Spotify, one of the streaming giants mentioned in the study, anonymises its users’ personal data if they request it.
‘Streaming agents can cross data (with Google, Facebook) and this way achieve de-anonimisation,’ said Dr Hirschprung.
‘This technique has been widely demonstrated and used in other domains; thus, our claim that music selections are quasi identifiers is revolutionary.’
MailOnline has contacted Apple, Spotify and Google, which owns YouTube, for comment regarding the study.
ANONYMISING DATA ‘NOT ENOUGH TO PROTECT PRIVACY’
The UK General Data Protection Regulation (GDPR) does not apply to personal data that has been anonymised.
Under GDPR rules, organisations can only sell personal data by ‘anonymising’ it.

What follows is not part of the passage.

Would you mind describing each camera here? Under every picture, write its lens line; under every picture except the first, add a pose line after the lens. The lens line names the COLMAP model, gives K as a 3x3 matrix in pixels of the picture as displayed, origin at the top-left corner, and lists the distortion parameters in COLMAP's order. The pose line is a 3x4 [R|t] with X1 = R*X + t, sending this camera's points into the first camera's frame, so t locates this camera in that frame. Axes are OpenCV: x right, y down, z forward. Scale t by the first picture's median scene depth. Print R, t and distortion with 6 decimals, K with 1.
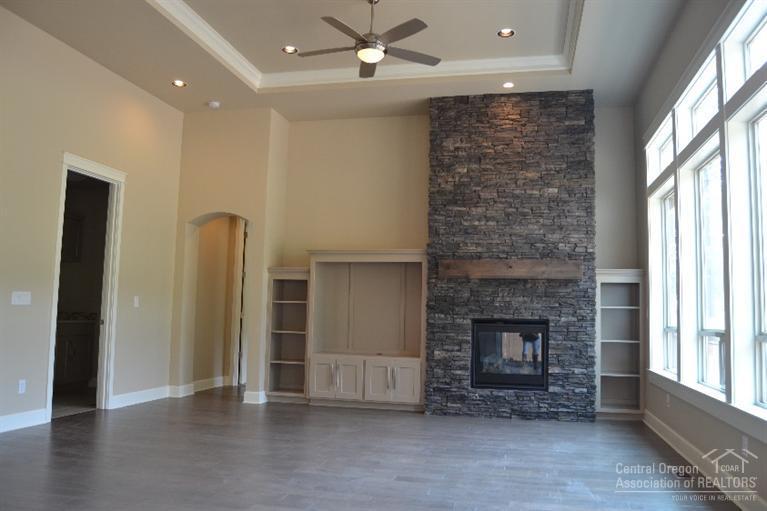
lens RADIAL K [[621.0, 0, 383.5], [0, 621.0, 255.5], [0, 0, 1]] dist [-0.067200, -0.000991]
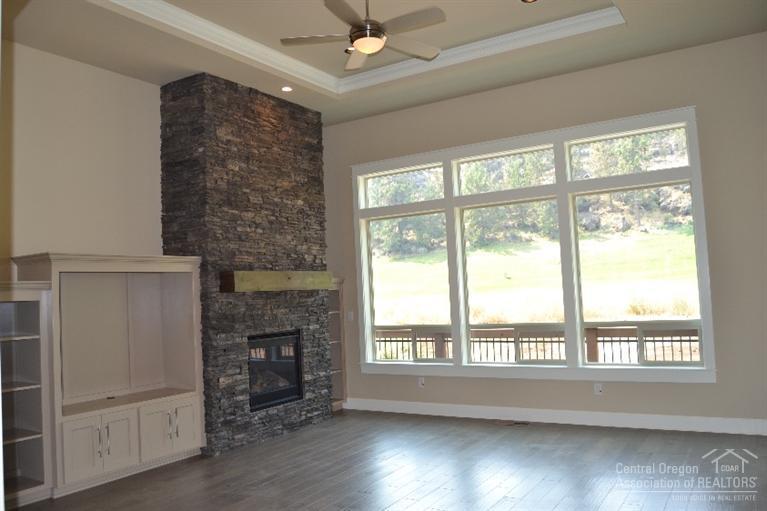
lens RADIAL K [[621.0, 0, 383.5], [0, 621.0, 255.5], [0, 0, 1]] dist [-0.067200, -0.000991]
pose [[0.329027, 0.018159, 0.944146, -0.642206], [-0.034884, 0.999366, -0.007065, -0.014988], [-0.943676, -0.030611, 0.329452, 0.523409]]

This means the principles of data protection ‘should therefore not apply to anonymous information’, according to recital 26 of the regulation.
So, making data anonymous is a valuable tool that allows data to be shared.

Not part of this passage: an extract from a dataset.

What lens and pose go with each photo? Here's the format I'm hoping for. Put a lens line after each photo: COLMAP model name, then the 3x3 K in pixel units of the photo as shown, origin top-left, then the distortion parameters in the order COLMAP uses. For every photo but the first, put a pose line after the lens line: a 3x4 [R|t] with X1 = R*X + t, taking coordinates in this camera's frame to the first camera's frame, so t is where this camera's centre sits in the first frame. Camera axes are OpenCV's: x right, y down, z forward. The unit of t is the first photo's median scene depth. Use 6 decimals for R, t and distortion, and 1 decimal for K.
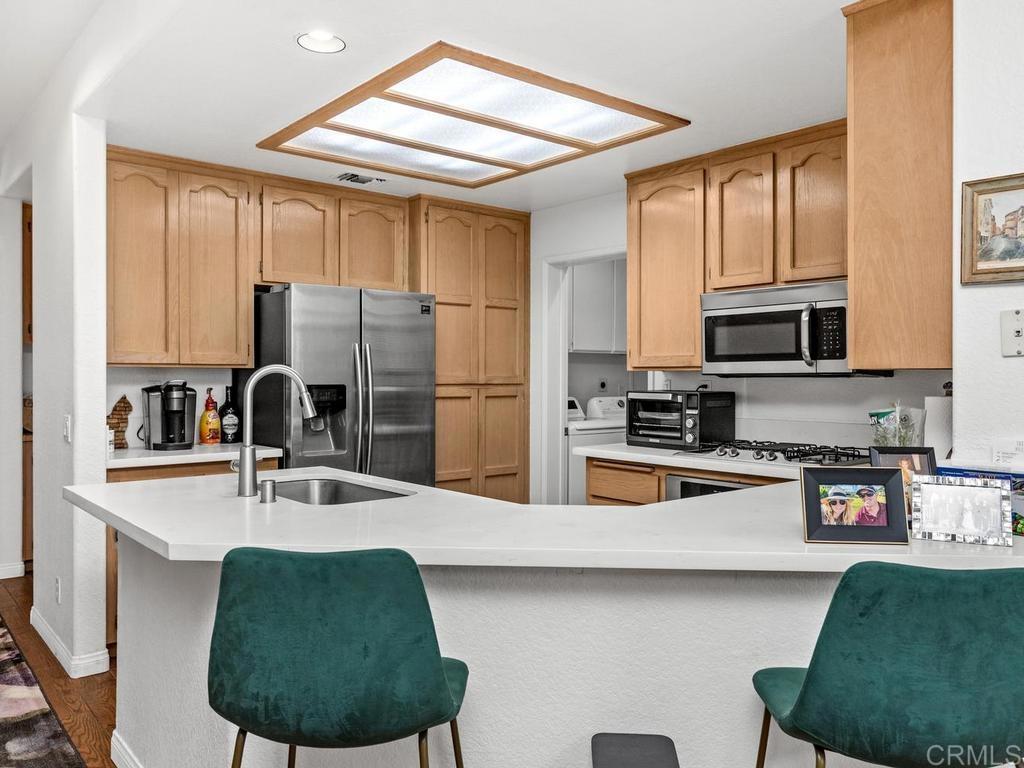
lens RADIAL K [[787.9, 0, 509.3], [0, 787.9, 376.0], [0, 0, 1]] dist [-0.005673, -0.000773]
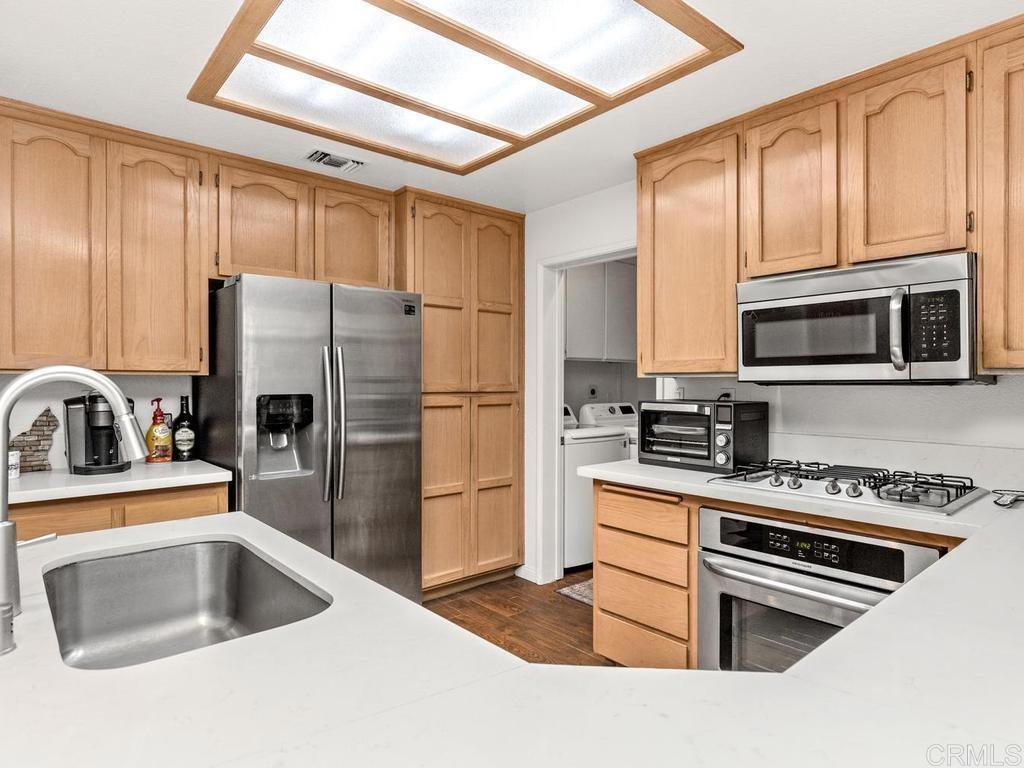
lens RADIAL K [[591.9, 0, 513.2], [0, 591.9, 383.3], [0, 0, 1]] dist [-0.001150, -0.000642]
pose [[0.999866, -0.001981, 0.016277, 0.000403], [0.001972, 0.999998, 0.000599, -0.001053], [-0.016278, -0.000567, 0.999867, 0.355736]]
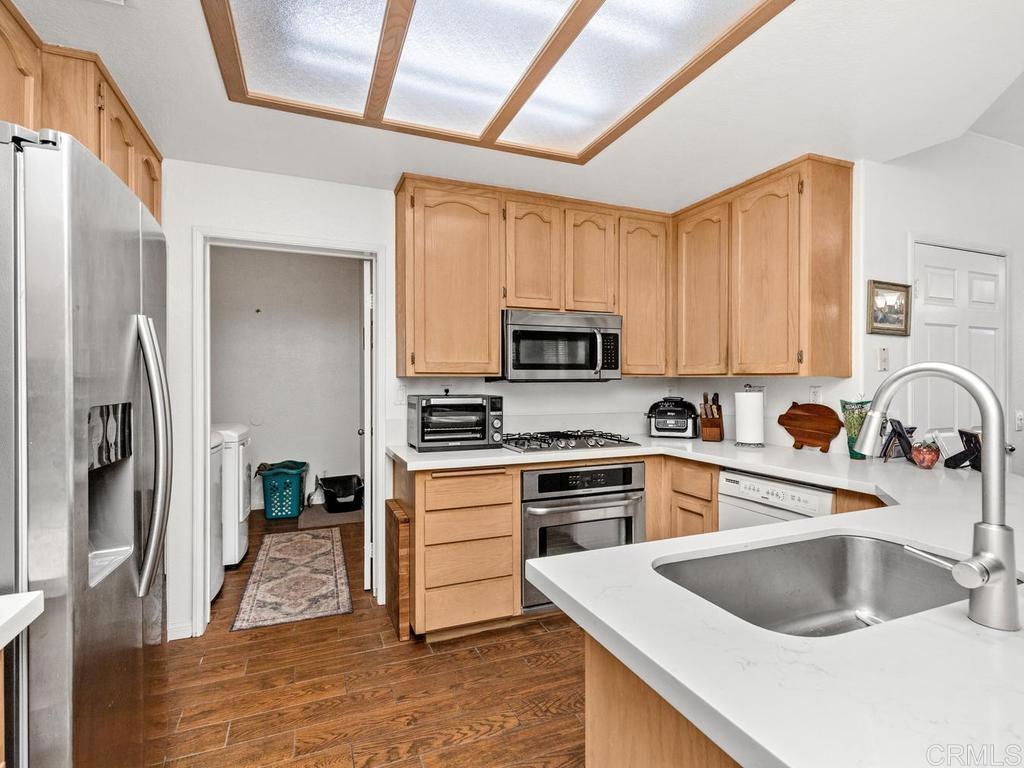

Data privacy laws requiring the anoymisation of a person’s data are failing to stop people being identified, a 2019 study found.
Companies now often sell anonymised data to third parties for a variety of uses, including for analytics and reviewing audience participation.
That is done by stripping the data of identifying characteristics like names and email addresses, so that individuals cannot, in theory, be identified.
After this process, the data’s no longer subject to data protection regulations, so it can be freely used and sold.
But researchers from Imperial College London and the University of Louvain in Belgium showed machine-learning could be used to reverse this process.